Rasanya lega sekali. Pulang kampung. 16 September 2016. Tiba kembali di tanah kelahiran. Kala melihat tanah-tanah yang dikerontangkan kemarau, kala melihat batang-batang lontar digoyang angin, kala melihat sanak kerabat tersenyum semringah. Rasanya lega sekali.
Tidak seperti tahun-tahun sebelumnya, tahun ini saya lebih lama di kampung. Hampir seminggu. Selain riset untuk buku memoar, saya juga punya agenda pribadi. Saya bermimpi ada pustaka bergerak di tanah kelahiran. Saya berharap ada pustakawan yang rela meluangkan waktu.

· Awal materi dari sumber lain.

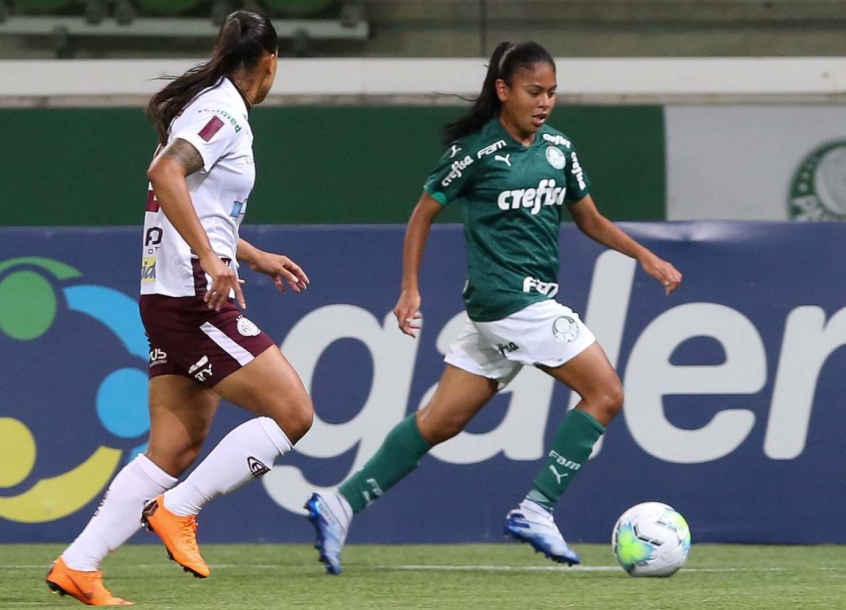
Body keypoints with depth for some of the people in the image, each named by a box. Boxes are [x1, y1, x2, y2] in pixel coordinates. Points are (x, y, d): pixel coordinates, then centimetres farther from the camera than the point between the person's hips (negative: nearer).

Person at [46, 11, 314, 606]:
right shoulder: (224, 110, -11)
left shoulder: (210, 106, 18)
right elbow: (165, 174, -28)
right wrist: (213, 260, -31)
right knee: (293, 413, -7)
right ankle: (177, 509, -5)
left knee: (178, 446, 10)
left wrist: (257, 257, 38)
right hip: (194, 298, -10)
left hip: (169, 297, 10)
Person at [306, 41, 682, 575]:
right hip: (507, 298, -7)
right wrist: (410, 288, -3)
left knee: (442, 420, 7)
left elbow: (590, 220, 21)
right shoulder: (477, 151, -8)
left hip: (535, 300, 7)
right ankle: (536, 510, -8)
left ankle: (341, 504, 9)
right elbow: (424, 214, 0)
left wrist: (646, 257, 11)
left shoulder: (558, 148, 11)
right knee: (605, 393, -10)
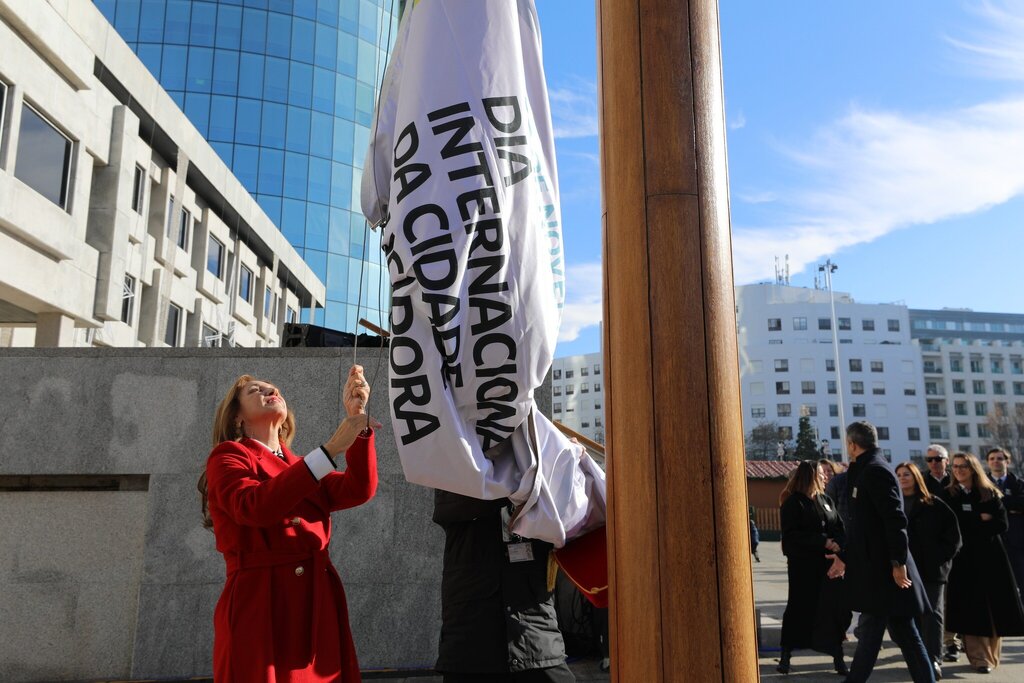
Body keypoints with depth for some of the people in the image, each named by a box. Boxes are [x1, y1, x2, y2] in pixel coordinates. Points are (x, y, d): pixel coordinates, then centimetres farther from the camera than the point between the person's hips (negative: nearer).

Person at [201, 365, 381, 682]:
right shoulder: (227, 456, 4)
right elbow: (254, 507, -18)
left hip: (319, 609, 6)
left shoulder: (303, 468, 21)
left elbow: (359, 489, 2)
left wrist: (357, 418, -9)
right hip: (260, 608, -5)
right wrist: (329, 450, -20)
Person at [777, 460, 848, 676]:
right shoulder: (793, 503, -7)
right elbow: (791, 535, -15)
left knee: (834, 608, 2)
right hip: (803, 565, -5)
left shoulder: (826, 501, 13)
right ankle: (786, 655, 14)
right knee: (799, 608, 2)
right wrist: (823, 542, -20)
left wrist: (837, 544, -13)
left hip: (828, 564, 5)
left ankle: (837, 655, 14)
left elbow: (840, 528, 9)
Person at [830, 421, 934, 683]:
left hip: (883, 566, -9)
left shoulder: (876, 470, -13)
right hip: (874, 564, 9)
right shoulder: (863, 472, 16)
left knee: (872, 627, -1)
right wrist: (844, 557, 25)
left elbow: (895, 519, -21)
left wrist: (898, 562, -23)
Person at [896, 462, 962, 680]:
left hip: (932, 568, -2)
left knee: (931, 613, -6)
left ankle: (934, 660, -8)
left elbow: (952, 533, 1)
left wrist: (943, 558, -7)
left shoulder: (934, 504, 3)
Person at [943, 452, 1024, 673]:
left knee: (994, 608, 3)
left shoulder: (990, 494, 6)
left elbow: (1001, 524, -3)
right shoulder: (949, 496, 4)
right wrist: (980, 519, -7)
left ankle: (991, 654, 16)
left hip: (991, 556, 1)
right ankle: (979, 657, 1)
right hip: (964, 559, -1)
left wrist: (970, 525, -12)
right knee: (971, 609, -4)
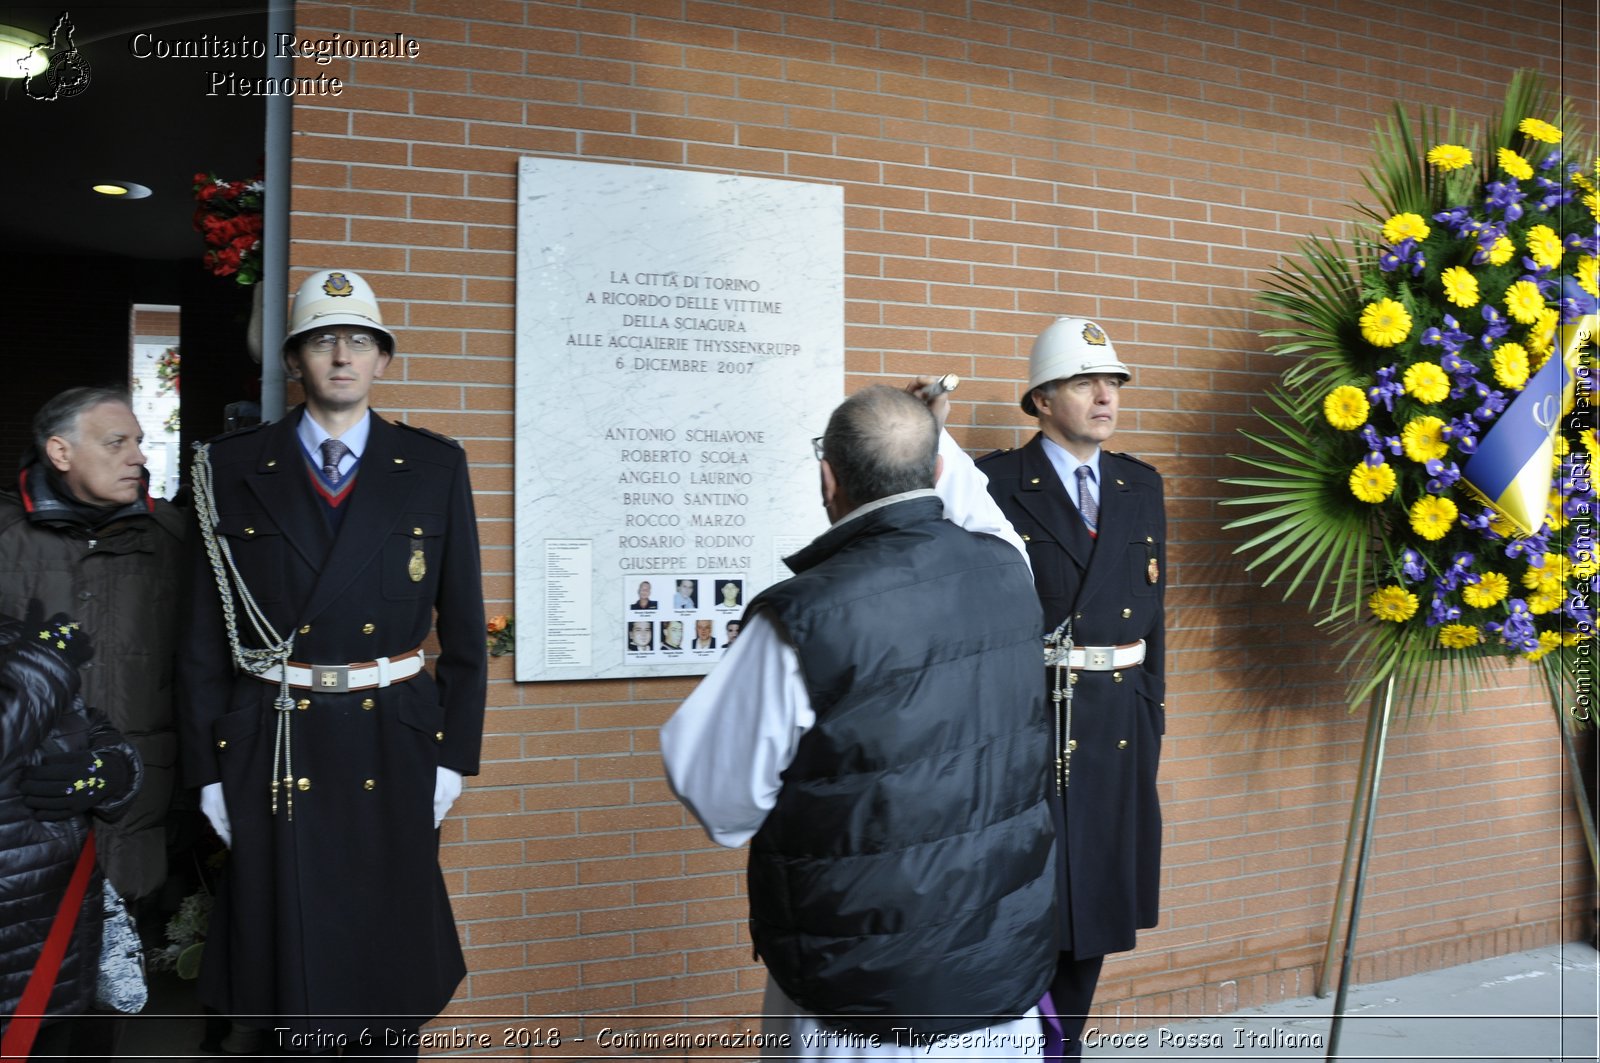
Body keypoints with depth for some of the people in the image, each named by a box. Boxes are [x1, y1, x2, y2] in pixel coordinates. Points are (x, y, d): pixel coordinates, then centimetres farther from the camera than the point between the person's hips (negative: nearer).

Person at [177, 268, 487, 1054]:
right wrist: (207, 769, 0)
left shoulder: (435, 467, 2)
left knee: (390, 972, 11)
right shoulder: (232, 471, 2)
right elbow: (205, 635, 3)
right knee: (280, 962, 11)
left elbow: (463, 622, 3)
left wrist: (454, 755, 0)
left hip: (393, 749, 0)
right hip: (273, 753, 0)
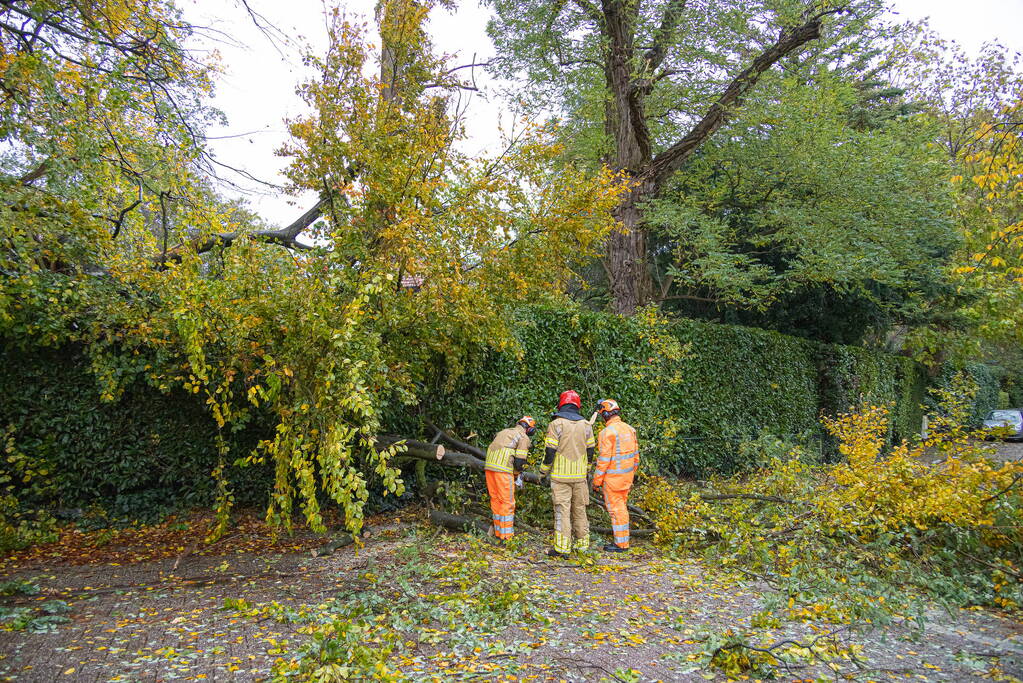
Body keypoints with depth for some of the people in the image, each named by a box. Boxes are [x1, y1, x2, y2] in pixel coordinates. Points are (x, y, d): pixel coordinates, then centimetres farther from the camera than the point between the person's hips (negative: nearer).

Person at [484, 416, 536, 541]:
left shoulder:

Bukan apa-apa, tanah kelahiran saya kerap dipandang sebelah mata. Jeneponto. Itulah daerah tempat saya dilahirkan dan dibesarkan. Orang-orang sering menyebutnya "Turatea". Kata dari bahasa Makassar itu jika diindonesiakan akan menjadi "orang yang di atas".
Sekalipun disebut Turatea, orang-orang Jeneponto tenar dengan gelar "pakbambangang na tolo". Artinya "mudah marah dan bodoh". Padahal kata itu bisa berubah makna, asalkan penulisan dan pelafalannya berubah. Pakbambangang na tolok. Artinya "peka dan jago".
Namun, tabiat orang Turatea tiada berbeda dengan batang lontar: keras di luar, lembut di dalam. Kulit batang bagian luar memang heras keras untuk melindungi hati yang lembut. Seperti lontar, orang Turatea juga tahan banting, tahan menderita, dan tahan pukul.
Tidak heran jika karakter orang Turatea keras-keras. Bayangkan saja. Hingga sekarang masih ada anggapan "lebih baik dimarahi orang Bone daripada dicintai orang Jeneponto". Orang Bone kalau marah masih bersuara pelan, orang Turatea sekalipun menyatakan cinta suaranya keras.
Rasanya lega sekali. Apalagi jika sanggar seni tumbuh dan berkembang. Sebagai inisiator Teater Tubaranina Turatea (Teater Tutur)Â semasa remaja, saya berharap generasi setelah saya tidak kehilangan jati diri; tidak kehilangan akar lontar. Itulah musabab mengapa saya saya ingin pulang kampung.
Tradisi membaca
Sekalipun dari keluarga miskin, banyak anak-anak yang ingin membaca. Sayangnya, akses atas bahan bacaan sangat terbatas. Kalaupun dapat uang, bocah-bocah Turatea lebih condong beli makanan atau mainan daripada membeli buku. Itu manusiawi.
Saya tidak mengada-ada. Semaca bocah, saya merasa meriang jika tidak membaca dalam satu hari. Apa saja saya baca. Ponakan-ponakan saya juga begitu. Banyak yang mau membaca, tetapi tidak punya sesuatu untuk dibaca. Paling-paling lari ke perpustakaan.